The dead, the burning towers, the extent of the destruction - all of this deeply shocked the people of Lübeck at the time. At the time, only a few people saw that this attack was revenge for the Luftwaffe's aerial bombing of Coventry and was therefore a reaction to the injustice of the Nazi regime.

Bombs against the civilian population

With the attack on Lübeck, the Allies changed their strategy in World War II. On March 14, 1942 - two weeks before the bombardment - the British War Cabinet decided to intensify the bombing campaign. Targets should no longer only be military installations, but also entire large cities. In this way, the military want to break the "will to resist of the civilian population of the enemy and above all of the industrial workers", as British documents say.

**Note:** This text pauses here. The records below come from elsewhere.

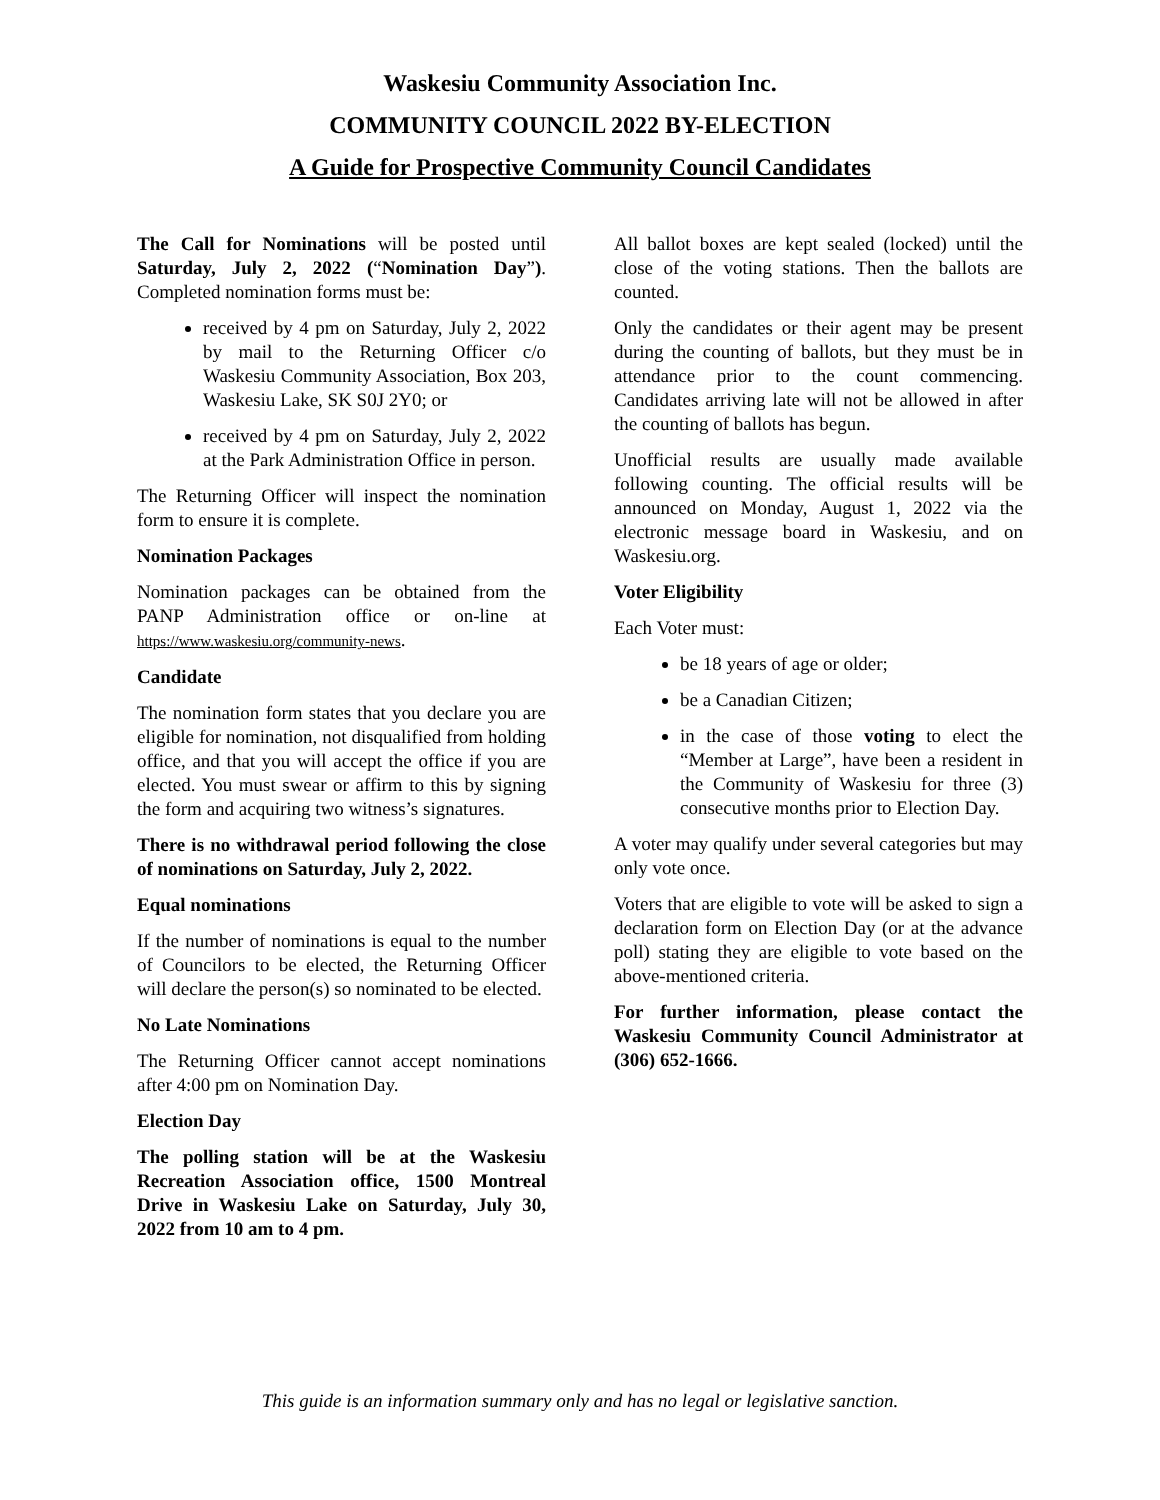Waskesiu Community Association Inc.
COMMUNITY COUNCIL 2022 BY-ELECTION
A Guide for Prospective Community Council Candidates
The Call for Nominations will be posted until Saturday, July 2, 2022 (“Nomination Day”). Completed nomination forms must be:
received by 4 pm on Saturday, July 2, 2022 by mail to the Returning Officer c/o Waskesiu Community Association, Box 203, Waskesiu Lake, SK S0J 2Y0; or
received by 4 pm on Saturday, July 2, 2022 at the Park Administration Office in person.
The Returning Officer will inspect the nomination form to ensure it is complete.
Nomination Packages
Nomination packages can be obtained from the PANP Administration office or on-line at https://www.waskesiu.org/community-news.
Candidate
The nomination form states that you declare you are eligible for nomination, not disqualified from holding office, and that you will accept the office if you are elected. You must swear or affirm to this by signing the form and acquiring two witness’s signatures.
There is no withdrawal period following the close of nominations on Saturday, July 2, 2022.
Equal nominations
If the number of nominations is equal to the number of Councilors to be elected, the Returning Officer will declare the person(s) so nominated to be elected.
No Late Nominations
The Returning Officer cannot accept nominations after 4:00 pm on Nomination Day.
Election Day
The polling station will be at the Waskesiu Recreation Association office, 1500 Montreal Drive in Waskesiu Lake on Saturday, July 30, 2022 from 10 am to 4 pm.
All ballot boxes are kept sealed (locked) until the close of the voting stations. Then the ballots are counted.
Only the candidates or their agent may be present during the counting of ballots, but they must be in attendance prior to the count commencing. Candidates arriving late will not be allowed in after the counting of ballots has begun.
Unofficial results are usually made available following counting. The official results will be announced on Monday, August 1, 2022 via the electronic message board in Waskesiu, and on Waskesiu.org.
Voter Eligibility
Each Voter must:
be 18 years of age or older;
be a Canadian Citizen;
in the case of those voting to elect the “Member at Large”, have been a resident in the Community of Waskesiu for three (3) consecutive months prior to Election Day.
A voter may qualify under several categories but may only vote once.
Voters that are eligible to vote will be asked to sign a declaration form on Election Day (or at the advance poll) stating they are eligible to vote based on the above-mentioned criteria.
For further information, please contact the Waskesiu Community Council Administrator at (306) 652-1666.
This guide is an information summary only and has no legal or legislative sanction.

By the end of the war in 1945, many German cities were still being badly damaged by carpet bombing. British and Americans are also reacting to German air raids against English cities, which had already begun in 1940.

Carnage bombardment of German cities

28./29. March 1942: Lübeck
23. - April 27, 1942: Rostock
30. May 1942: Cologne
24. July - August 3, 1943: Hamburg
8. - October 9, 1943: Hanover
22. October 1943: Kassel
26. August 1944: Kiel
15. October 1944: Brunswick
3. February 1945: Berlin
13./14. February 1945: Dresden
8. April 1945: Braunschweig

The bombers returned to Lübeck only once:on August 25, 1944, they attacked armaments companies, killing 110 people. The old town was spared because from 1944 it was the transhipment point for Red Cross transports for British prisoners of war in Germany.

Night of bombs becomes "Palmarum 1942"

The bombings on the night of March 28-29, 1942 went down in Lübeck's history as "Palmarum 1942". The designation refers to the date of the attack on a Palm Sunday, also called Palmarum. Since Easter is a moveable festival, the commemoration of the night of the bombing is still not dated 28/29. March, but tied to Palm Sunday and varies from year to year.